Policymakers signaled in their post-meeting statement in September that two more rate cuts are coming in this year, with Miran preferring outsized reductions to support further U.S. economic growth while other policymakers regarded the latest decision as more of a risk management move.

Speaking in Grand Rapids, Michigan on Thursday, Goolsbee said he is "somewhat uneasy with front loading too many rate cuts based just on the payroll jobs numbers slowing down," adding that "if we are in this environment where inflation's been above the 2% target for almost 5 years in a row now ... just counting on the inflation to be transitory makes me uneasy."

Schmid echoed this sentiment in his own remarks in Dallas, Texas, stating that current policy appears to be in the right place to ease price pressures.

"I viewed the 25-basis point cut in the policy rate last week as a reasonable risk-management strategy," Schmid said Thursday. "That said, my view is that inflation remains too high while the labor market, though cooling, still remains largely in balance."

On the economic front, initial unemployment claims showed an unexpected decline for the week ended Sept. 30, falling to 218,000 from the previous week's total of 232,000. Continuing jobless claims, which are tracked a week behind, also dipped slightly to 1.92 million, offering a positive sign that the labor market is stabilizing from its recent string of weaker-than-expected reports.

U.S. real gross domestic product (GDP) in the second-quarter was revised higher in the Bureau of Economic Analysis' third estimate on Thursday, growing at an annualized pace of 3.8% for the April through June period. The new estimate shows a rebound from the first-quarter's decline of 0.6%, as strong consumer spending and business investments continued to support the broader economy.

"It is clear that the current level of Fed interest rates is not slowing the economy down and is not hurting the labor market either," said Christopher Rupkey, chief economist at FWDBONDS, quoted by Reuters. "If job growth is slowing down, it is not the economy that is the problem, it is the Trump 2.0 policies on immigration. The economy is steady as a rock."

Sales of previously owned homes ticked lower in August, the National Association of Realtors (NAR) reported Thursday, coming in at a seasonally adjusted 4 million units -- a 0.2% over July and an increase of 1.8% from August 2024.

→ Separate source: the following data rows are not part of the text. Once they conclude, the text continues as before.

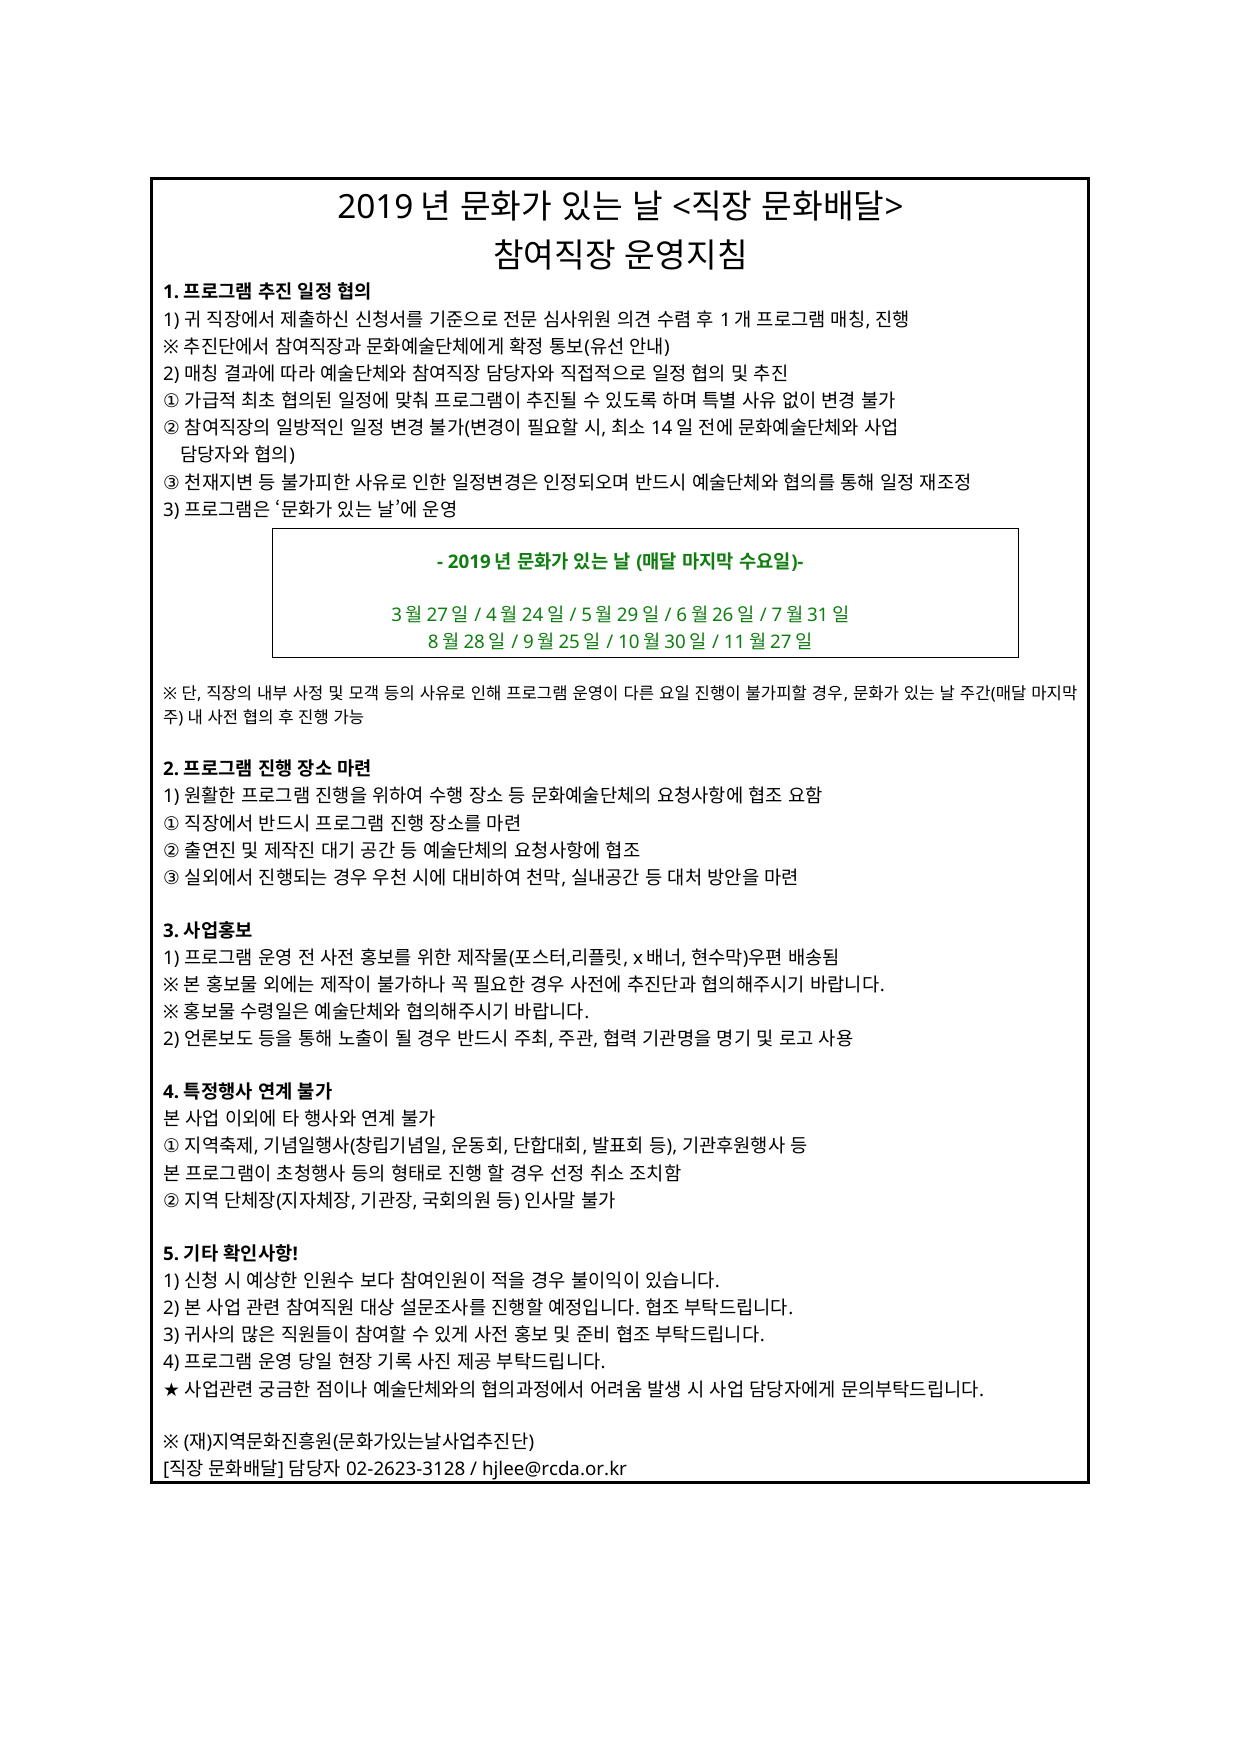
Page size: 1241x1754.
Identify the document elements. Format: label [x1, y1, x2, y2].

table_cell [153, 180, 1087, 1481]
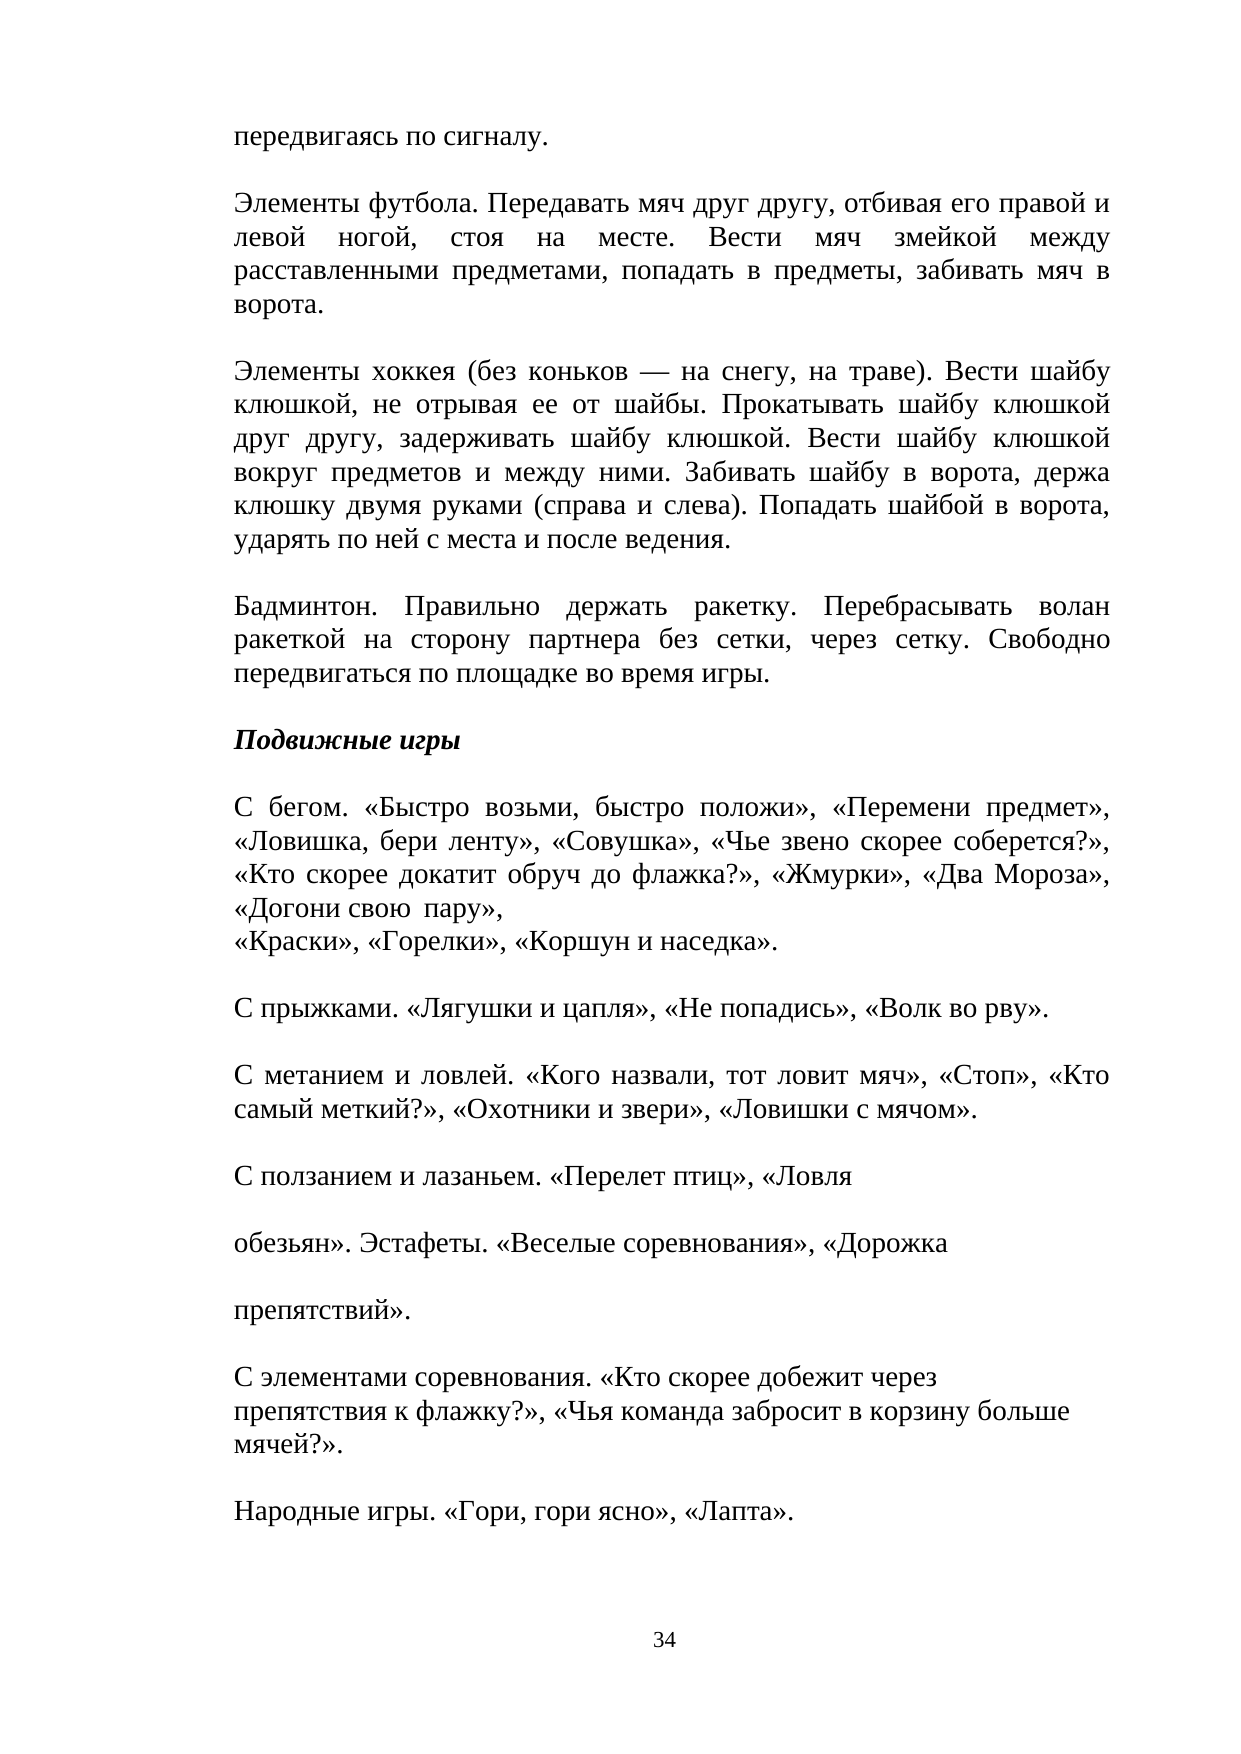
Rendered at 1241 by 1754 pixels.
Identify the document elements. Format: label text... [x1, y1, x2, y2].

text Элементы футбола. Передавать мяч друг другу, отбивая его правой и левой ногой, стоя на месте. Вести мяч змейкой между расставленными предметами, попадать в предметы, забивать мяч в ворота. [234, 185, 1111, 319]
text Элементы хоккея (без коньков — на снегу, на траве). Вести шайбу клюшкой, не отрывая ее от шайбы. Прокатывать шайбу клюшкой друг другу, задерживать шайбу клюшкой. Вести шайбу клюшкой вокруг предметов и между ними. Забивать шайбу в ворота, держа клюшку двумя руками (справа и слева). Попадать шайбой в ворота, ударять по ней с места и после ведения. [234, 353, 1111, 554]
text «Краски», «Горелки», «Коршун и наседка». [234, 923, 1152, 957]
text С метанием и ловлей. «Кого назвали, тот ловит мяч», «Стоп», «Кто самый меткий?», «Охотники и звери», «Ловишки с мячом». [234, 1057, 1111, 1124]
text С бегом. «Быстро возьми, быстро положи», «Перемени предмет», «Ловишка, бери ленту», «Совушка», «Чье звено скорее соберется?», «Кто скорее докатит обруч до флажка?», «Жмурки», «Два Мороза», «Догони свою пару», [234, 789, 1111, 923]
text Бадминтон. Правильно держать ракетку. Перебрасывать волан ракеткой на сторону партнера без сетки, через сетку. Свободно передвигаться по площадке во время игры. [234, 588, 1111, 688]
text Народные игры. «Гори, гори ясно», «Лапта». [234, 1493, 1111, 1526]
text Подвижные игры [234, 722, 1152, 756]
text С ползанием и лазаньем. «Перелет птиц», «Ловля обезьян». Эстафеты. «Веселые соревнования», «Дорожка препятствий». [234, 1158, 972, 1326]
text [234, 118, 1112, 152]
text С прыжками. «Лягушки и цапля», «Не попадись», «Волк во рву». [234, 990, 1152, 1024]
text С элементами соревнования. «Кто скорее добежит через препятствия к флажку?», «Чья команда забросит в корзину больше мячей?». [234, 1359, 1094, 1460]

The Midwest was the best-performing region throughout the month, reflecting the need for a more affordable market as the median home price in this region were 22% below the national median price. Regarding affordability, sales of homes above $1 million rose 8% annually, while homes priced below $100,000 fell more than 10% year-over-year.

"Record-high housing wealth and a record-high stock market will help current homeowners trade up and benefit the upper end of the market," said Lawrence Yun, chief economist at the NAR, in a statement. "However, sales of affordable homes are constrained by the lack of inventory."

In the news, Starbucks (NASDAQ: SBUX) announced a $1 billion restructuring plan on Thursday that includes the closure of unprofitable locations in North America and the layoff of about 900 non-retail employees. In a letter to employees, CEO Brian Niccol said the coffee-chain will offer "severance and support packages including benefits extensions" to those impacted, with the company expecting to incur about $150 million in separation costs and about $850 million in restructuring charges.

"These steps are to reinforce what we see is working and prioritize our resources against them," Niccol wrote. "I believe these steps are necessary to build a better, stronger, and more resilient Starbucks that deepens its impact on the world and creates more opportunities for our partners, suppliers, and the communities we serve."

For Friday, investors will turn their attention towards the latest personal consumption expenditures (PCE) index reading for August due out in the morning. Key earnings reports include Costco Wholesale (NASDAQ: COST).